Hopalu
anti-caste home
Vizag was a big city with big schools that paid comparatively big salaries to its teachers. Moreover, in the bustle and bigness of the city the family's untouchability would stand out somewhat less.

Prasanna Rao found a job as a secondary-grade teacher in C.B.M. (Canadian Baptist Mission) High School and Maryamma as a higher-grade teacher in the girls' school associated with it, Hope Hall. No one, except the Canadians who ran the mission, called Hope Hall "Hope Hall." Everyone else, all the teachers and students, knew it as "Hopalu." They would say: Hopalu this, Hopalu that.
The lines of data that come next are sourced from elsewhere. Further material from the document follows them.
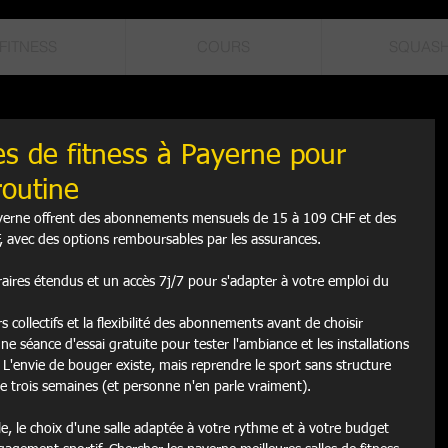
FITNESS
COURS
SQUAS
es de fitness à Payerne pour
routine
 Payerne offrent des abonnements mensuels de 15 à 109 CHF et des 
, avec des options remboursables par les assurances.
aires étendus et un accès 7j/7 pour s'adapter à votre emploi du 
collectifs et la flexibilité des abonnements avant de choisir

une séance d'essai gratuite pour tester l'ambiance et les installations
. L'envie de bouger existe, mais reprendre le sport sans structure 
e trois semaines (et personne n'en parle vraiment).
le, le choix d'une salle adaptée à votre rythme et à votre budget 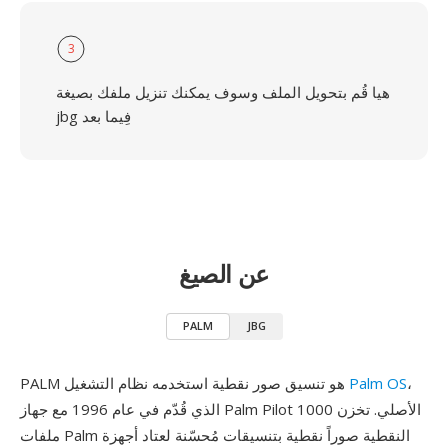
3
هيا قُم بتحويل الملف وسوف يمكنك تنزيل ملفك بصيغة
jbg فِيما بعد
عن الصيغ
PALM
JBG
،
Palm OS
PALM هو تنسيق صور نقطية استخدمه نظام التشغيل
الذي قُدّم في عام 1996 مع جهاز Palm Pilot 1000 الأصلي. تخزن
ملفات Palm النقطية صوراً نقطية بتنسيقات مُحسّنة لعتاد أجهزة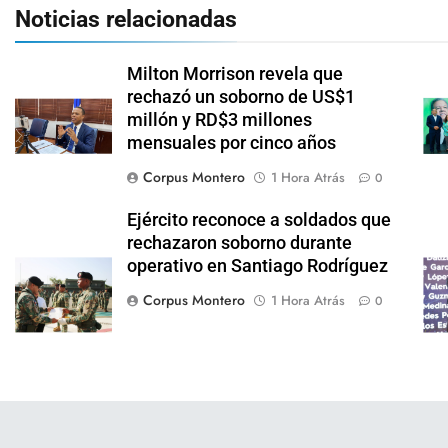
Noticias relacionadas
Milton Morrison revela que
rechazó un soborno de US$1
millón y RD$3 millones
mensuales por cinco años
Corpus Montero
1 Hora Atrás
0
Ejército reconoce a soldados que
rechazaron soborno durante
operativo en Santiago Rodríguez
Corpus Montero
1 Hora Atrás
0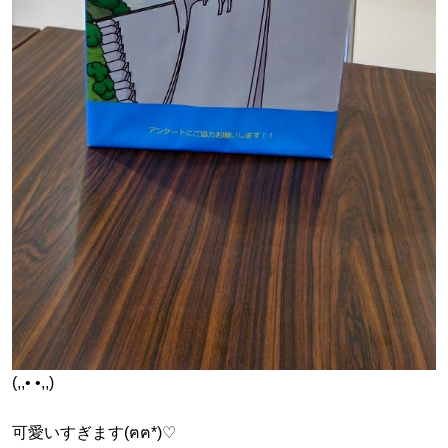
(,,• •,,)
可愛いすぎます(ฅฅ*)♡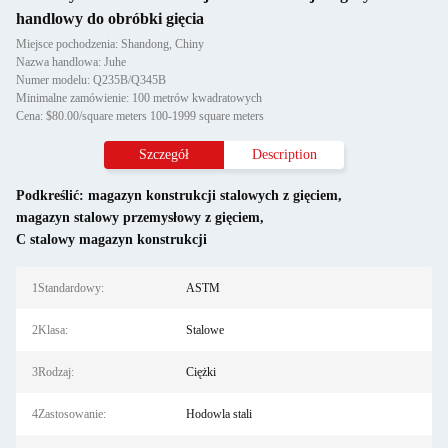
handlowy do obróbki gięcia
Miejsce pochodzenia: Shandong, Chiny
Nazwa handlowa: Juhe
Numer modelu: Q235B/Q345B
Minimalne zamówienie: 100 metrów kwadratowych
Cena: $80.00/square meters 100-1999 square meters
Szczegół
Description
Podkreślić:
magazyn konstrukcji stalowych z gięciem
,
magazyn stalowy przemysłowy z gięciem
,
C stalowy magazyn konstrukcji
1Standardowy:
ASTM
2Klasa:
Stalowe
3Rodzaj:
Ciężki
4Zastosowanie:
Hodowla stali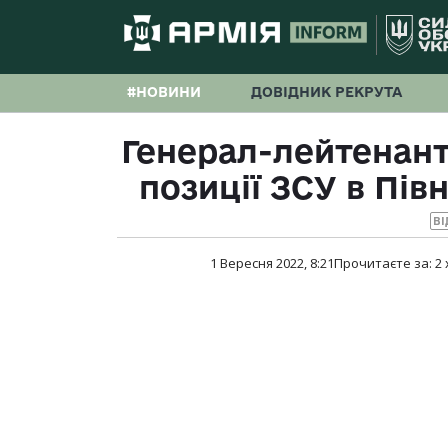
#НОВИНИ
ДОВІДНИК РЕКРУТА
Генерал-лейтенант
позиції ЗСУ в Півн
ВІ
1 Вересня 2022, 8:21
Прочитаєте за:
2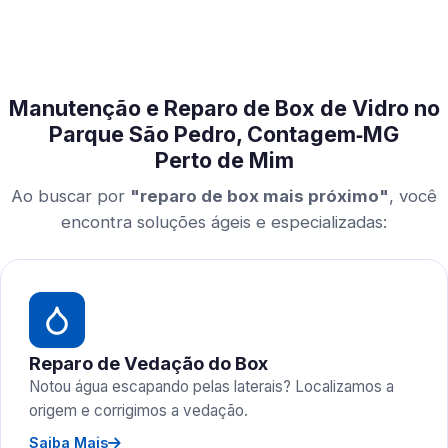
Manutenção e Reparo de Box de Vidro no
Parque São Pedro, Contagem‑MG
Perto de Mim
Ao buscar por
"reparo de box mais próximo"
, você
encontra soluções ágeis e especializadas:
Reparo de Vedação do Box
Notou água escapando pelas laterais? Localizamos a
origem e corrigimos a vedação.
Saiba Mais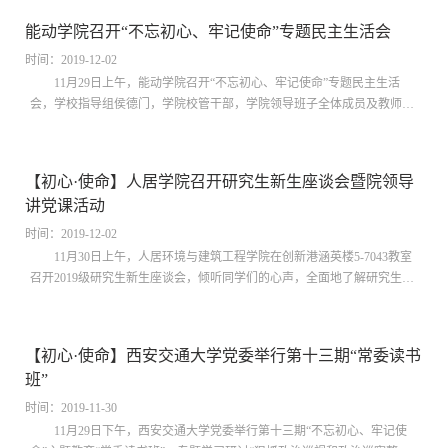
能动学院召开“不忘初心、牢记使命”专题民主生活会
时间：2019-12-02
11月29日上午，能动学院召开“不忘初心、牢记使命”专题民主生活
会，学校指导组侯德门，学院校管干部，学院领导班子全体成员及教师代
表参加会议。学院党委书记何茂刚主持会议。 何茂刚介绍了民主生活会
的...
【初心·使命】人居学院召开研究生新生座谈会暨院领导
讲党课活动
时间：2019-12-02
​11月30日上午，人居环境与建筑工程学院在创新港涵英楼5-7043教室
召开2019级研究生新生座谈会，倾听同学们的心声，全面地了解研究生入
学以来在创新港的学习与生活情况。人居学院副院长许领及各研...
【初心·使命】西安交通大学党委举行第十三期“常委读书
班”
时间：2019-11-30
11月29日下午，西安交通大学党委举行第十三期“不忘初心、牢记使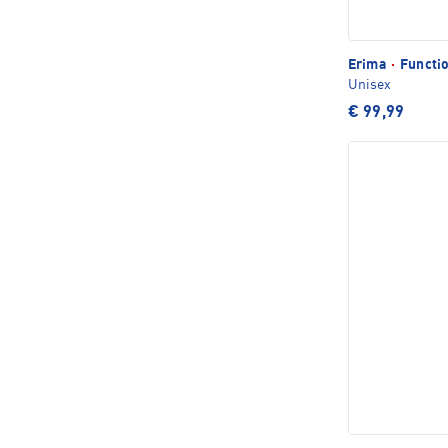
Erima
·
Functio
Unisex
€ 99,99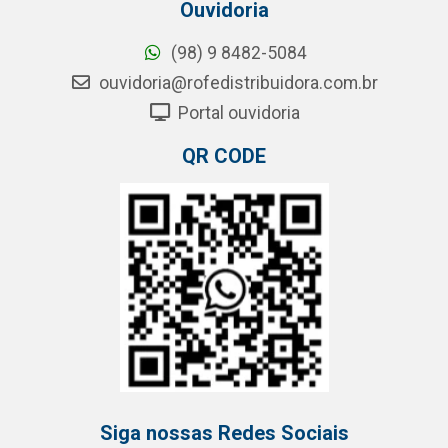
Ouvidoria
(98) 9 8482-5084
ouvidoria@rofedistribuidora.com.br
Portal ouvidoria
QR CODE
Siga nossas Redes Sociais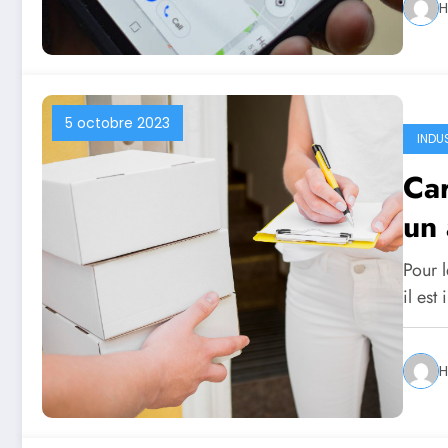
H
5 octobre 2023
INDU
Car
un
Pour l
il est
H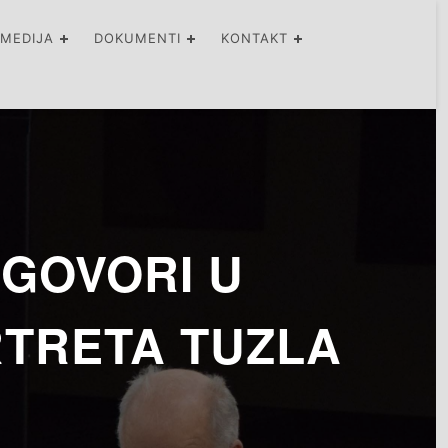
IMEDIJA
DOKUMENTI
KONTAKT
ZGOVORI U
TRETA TUZLA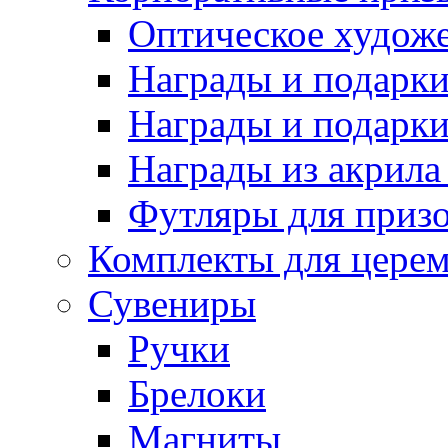
Оптическое художе
Награды и подарки 
Награды и подарки
Награды из акрила 
Футляры для призо
Комплекты для цере
Сувениры
Ручки
Брелоки
Магниты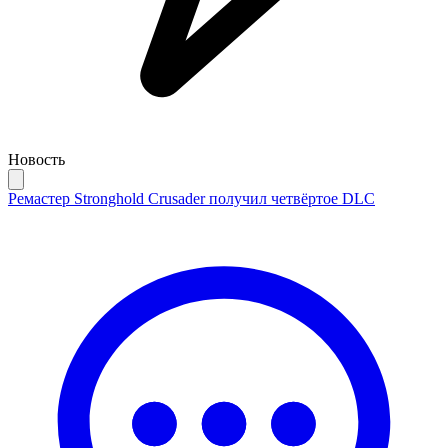
Новость
Ремастер Stronghold Crusader получил четвёртое DLC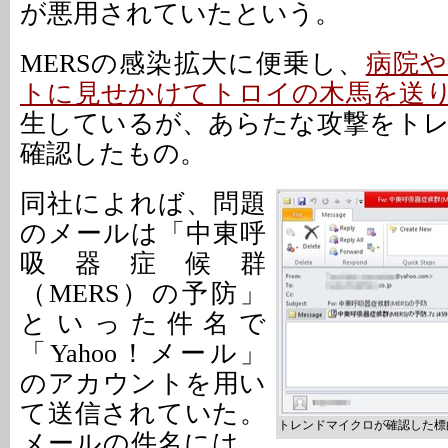
が悪用されていたという。
MERSの感染拡大に便乗し、
病院や
トに見せかけてトロイの木馬を送
生しているが、あらたな攻撃をト
確認したもの。
同社によれば、問題
のメールは「中東呼
吸器症候群
（MERS）の予防」
といった件名で
「Yahoo！メール」
のアカウントを用い
て送信されていた。
トレンドマイクロが確認した標
メールの件名には、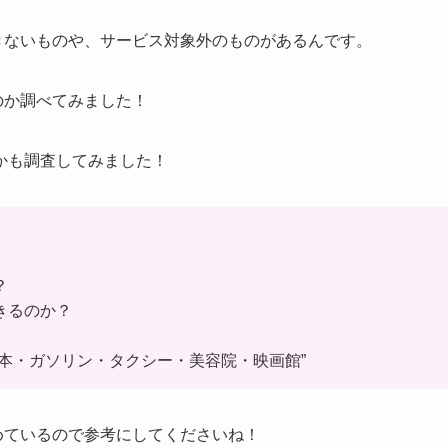
きないものや、サービス対象外のものがあるんです。
のか調べてみました！
かも調査してみました！
？
きるのか？
“本・ガソリン・タクシー・美容院・映画館”
めているので参考にしてくださいね！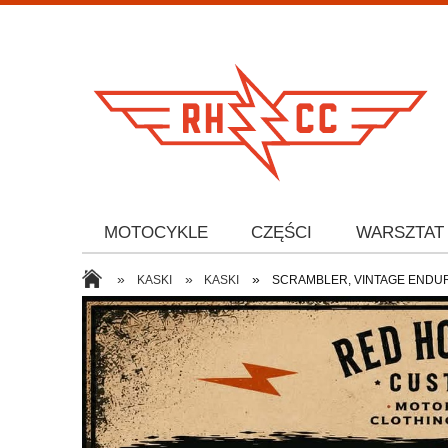
MOTOCYKLE
CZĘŚCI
WARSZTAT
»
»
»
KASKI
KASKI
SCRAMBLER, VINTAGE ENDU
Missionaries were the ones who brought modern education to India. Before that the brahmins educated their children, if at all, in
gurukulams where they would study the Vedas but nothing useful. When the missionaries opened modern schools the brahmins and other upper-castes resisted it at first but, not wanting their children to be left behind, ended up sending them to the mission schools. But they did not want their children to sit with the outcaste children who had readily joined the schools from from the beginning.

There was a mission school in the town of Vijayanagaram that, because it was in a big town where there were few untouchables and because it was formed with the help of the local rajah, happened to have only caste students. When some missionaries, impressed by the cleverness of two untouchable girls from a nearby village, brought them into town to go to the school, the parents of the caste children threatened to withdraw their children immediately. The missionaries tried to appease them by promising to make the untouchable girls sit separately. They couldn't use seats but had to sit on the floor. The parents still objected: "What if the teacher slaps the outcastes and with the same hand touches our children?"

Missionaries were not working specially for the upiftment of untouchables. If in their schools and hospitals they happened to serve untouchables in greater numbers, that was because it was the untouchables who were most willing to convert. In fact, the early missionaries said that a caste Hindu convert, because he had to give up his caste privileges, is much more of a credit to Christianity than an untouchable who becomes a Christian only in the hope of escaping his poverty and oppression. Whenever the missionaries had a chance to serve caste Hindus they were eager to make accomodations for them at the expense of untouchables. When caste Hindus did not want their children to go to school with untouchable children, the missionaries started separate schools for caste students that they actually called "caste schools."

Hope Hall had been started as a caste girls' school, but shortly before Maryamma became a teacher there it was opened to untouchables too. At that time the Congress party was trying to convince untouchables that they would be treated with dignity in independent india--not by organizing untouchables or giving them a voice in the independence movement, but by preaching to the upper-castes that they should serve the untouchables. In allowing untouchable students into caste schools, the missionaries were not acting on any special Christian principles but merely going with the spirirt of the times.